Just as the entire slide show has a theme and a direction, each slide must have the same. Real estate in the mind of a decision maker is precious, and real estate on the slide is vital to gain real estate in the mind. The briefer must make sure that each slide, and each element on the slide, contributes to achieving the goal.

1.      The theme of the slide should be understandable at a glance.

2.      Nothing should be distracting.

3.      Use bullets rather than sentences because extraneous words make the whole thing less likely to be read.

4.      Make the bullets as short and information-packed as possible.

5.      Use high contrast colors or black and white and keep the font large enough to be read easily in the venue. Walk to the back of the room yourself and look.

6.      In general, a slide should contain no more than five to seven bullets, with each bullet containing eight to ten words. The final bullet should be a transition to the next slide.

7.      Each slide must contain new information or a fresh approach to understanding old information. Many presentations die because slide after slide includes things that the audience already knows.  A recent slide deck that I reviewed had nine slides, one of which cited a national-level survey which confirmed that patients have a choice when selecting health care. The data was too general to be useful, and the slide is gone…the speaker can “voice track” it; say it instead of having it on a slide. 

1.      Ensure that each participant has a paper copy of the brief to read before the meeting (a “read ahead”). Also ensure that each one has one during the meeting.

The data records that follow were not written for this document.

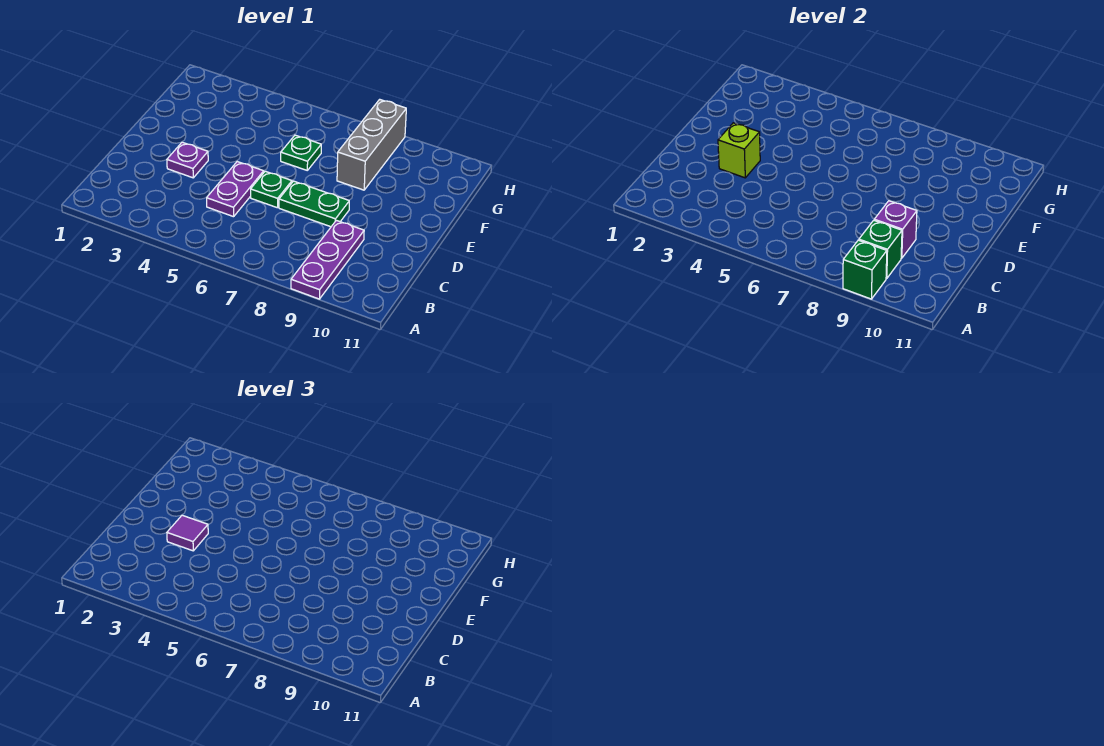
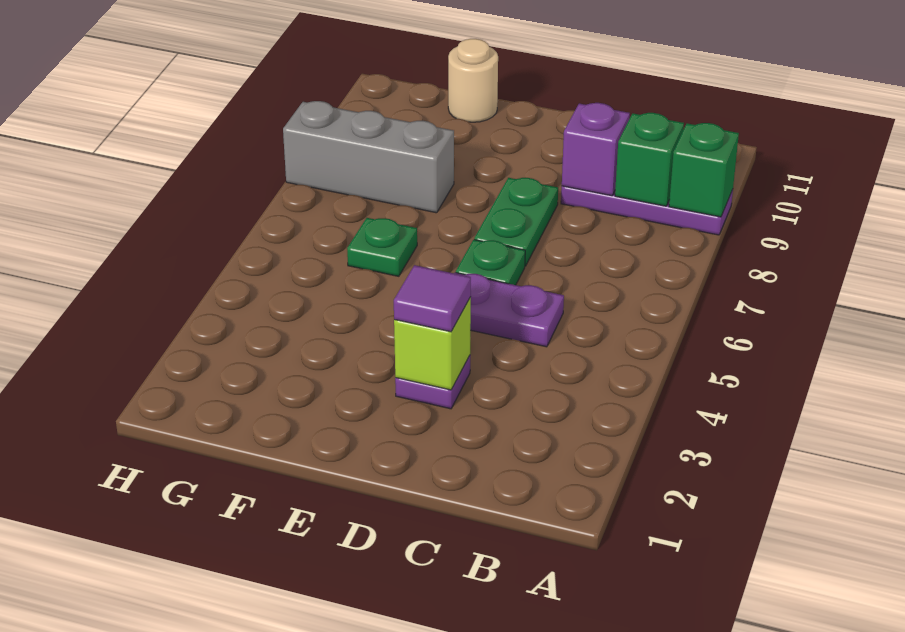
none -> tan round brick F11 level 1

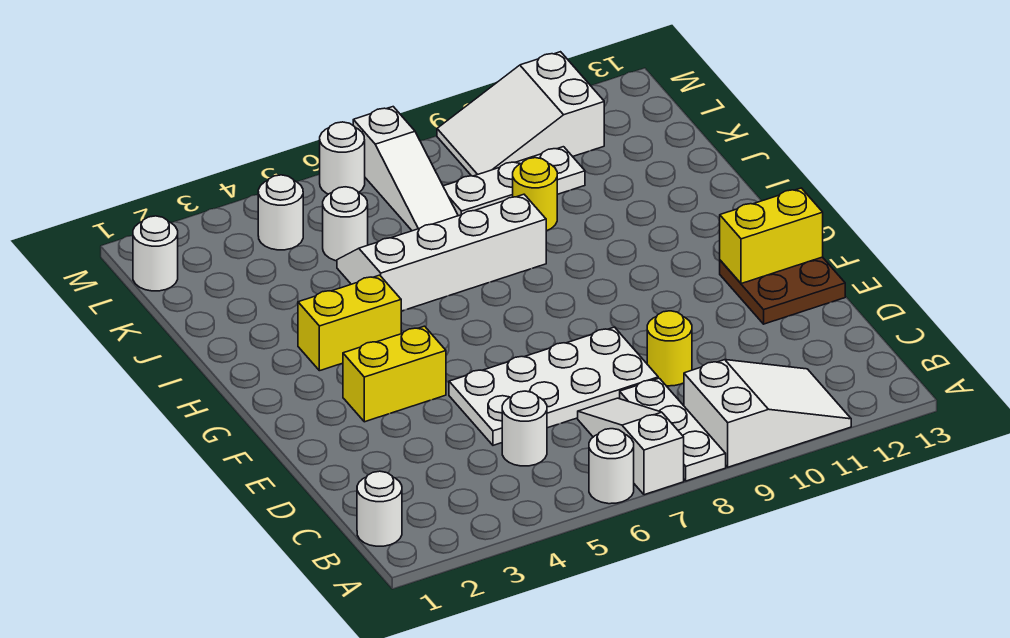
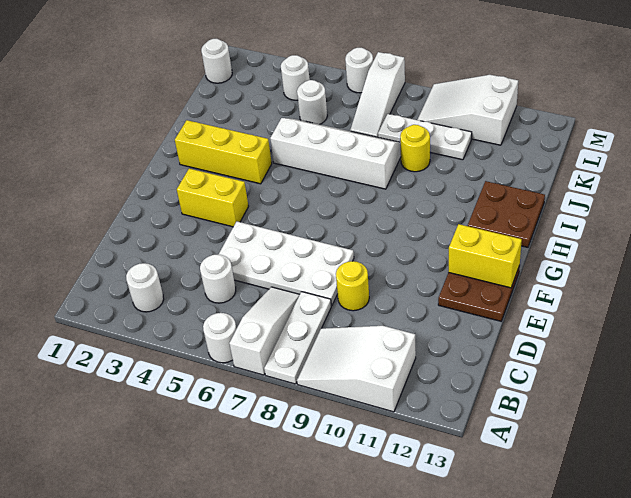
white slope A9:B11 level 1 top 9 -> white slope A9:B11 level 1 top 11
white round brick B1 level 1 -> white round brick B3 level 1
yellow brick H3:H4 level 1 -> yellow brick H2:H4 level 1
none -> brown plate H12:I13 level 1

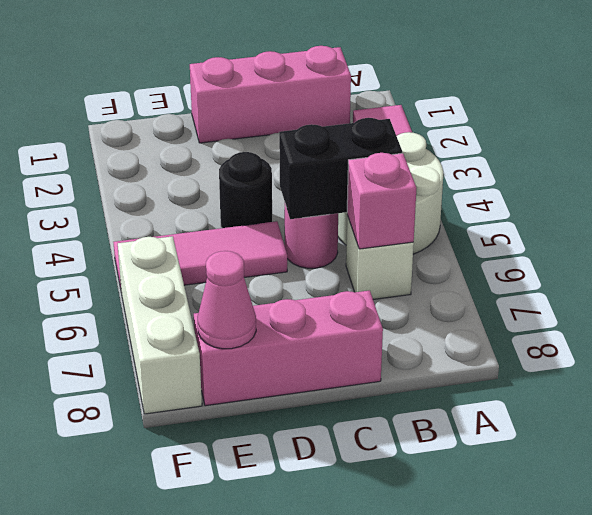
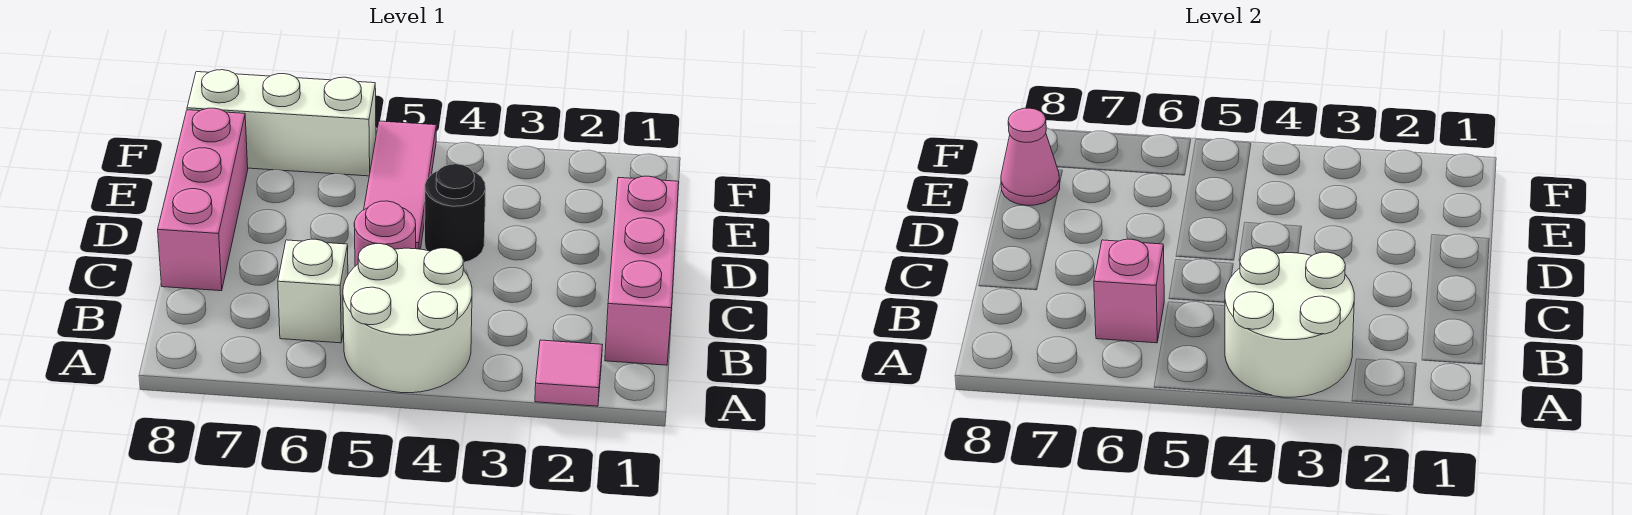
none -> white round brick A3:B4 level 2
black brick B5:C5 level 2 -> none

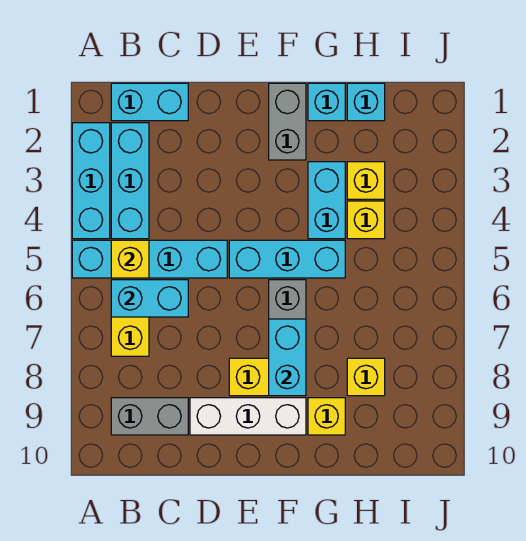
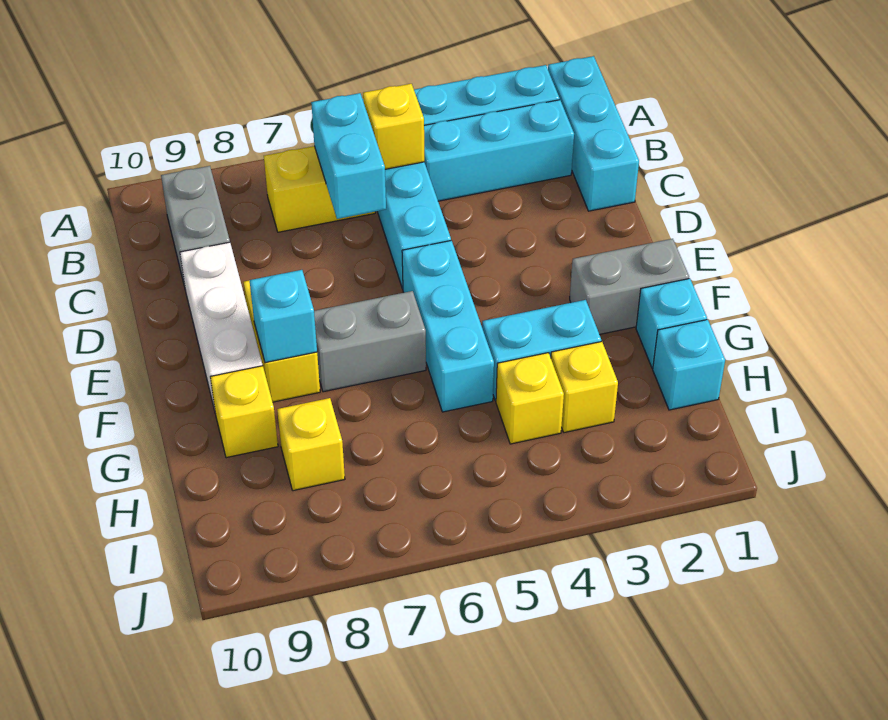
cyan brick B1:C1 level 1 -> cyan brick A1:C1 level 1
cyan brick F7:F8 level 2 -> cyan brick F8 level 2

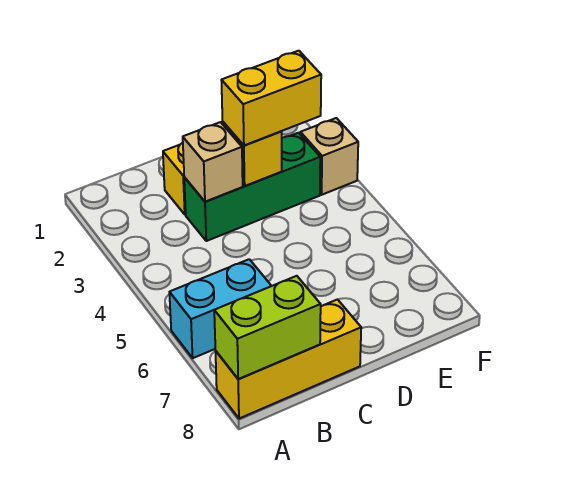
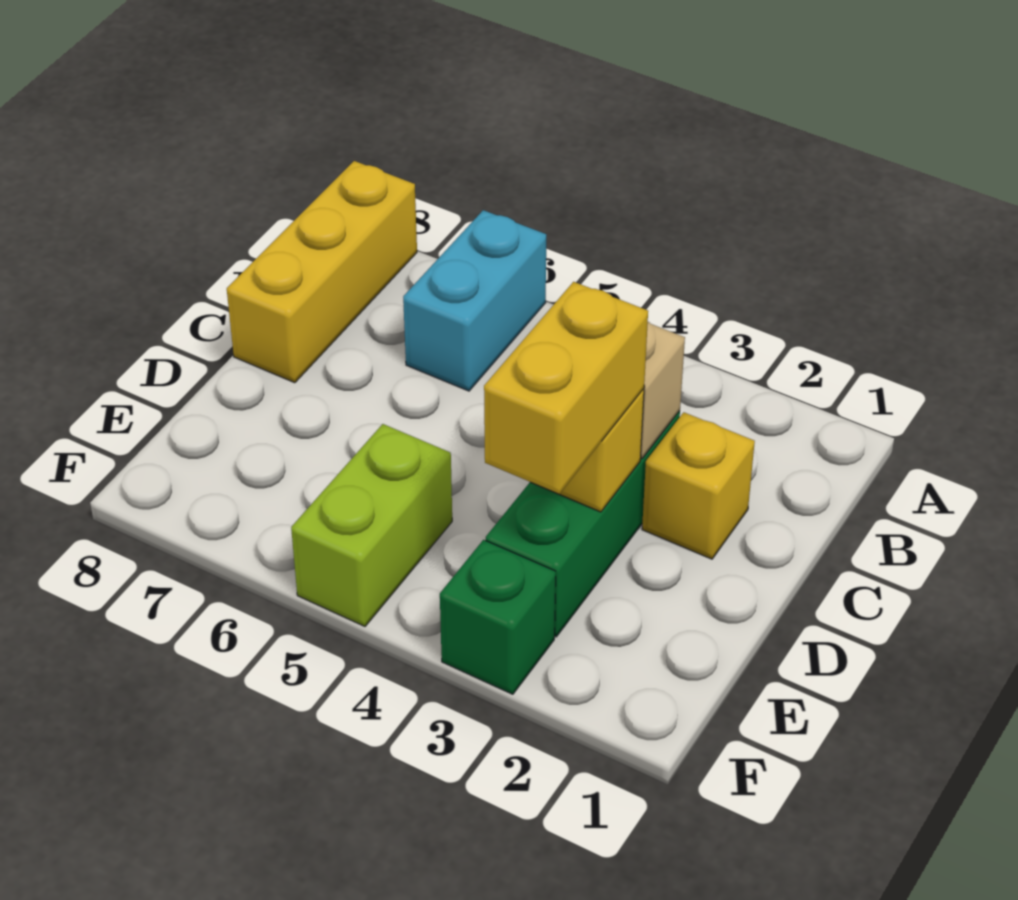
lime brick A8:B8 level 2 -> lime brick E5:F5 level 1
tan brick F3 level 1 -> green brick F3 level 1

Churchill opened one of his speeches to Parliament by saying “I am going to give a long speech today as I have not had time to prepare a short one.” He was right. It is harder to condense thoughts into a short delivery, but that is what speakers need to do. Briefers need to use no more words than are absolutely necessary to communicate their message.

Conclusion

Many people complain that nothing ever seems to get done in government, in the corporate world, and elsewhere. One reason is that staff members do a poor analysis and give poor counsel to their leaders. Other times staff members do a good analysis but fail to communicate it effectively. After discussing the brief with the Navy surgeon, we came up with a much better product. He gave the brief to the senior leaders and the feedback we received was that he “hit it out of the park.” However, his success was not primarily because of better slides; he made most but not all of the changes that we recommended. Rather his success was because of him. This young surgeon was skilled, dedicated, and excited about his story. He believed in his work and that enthusiasm made everyone else believe in it too.  More than anything, humans are relational creatures. The right message is important, and hopefully this essay will help us all improve it, but so is having the right messenger. It is best to have both.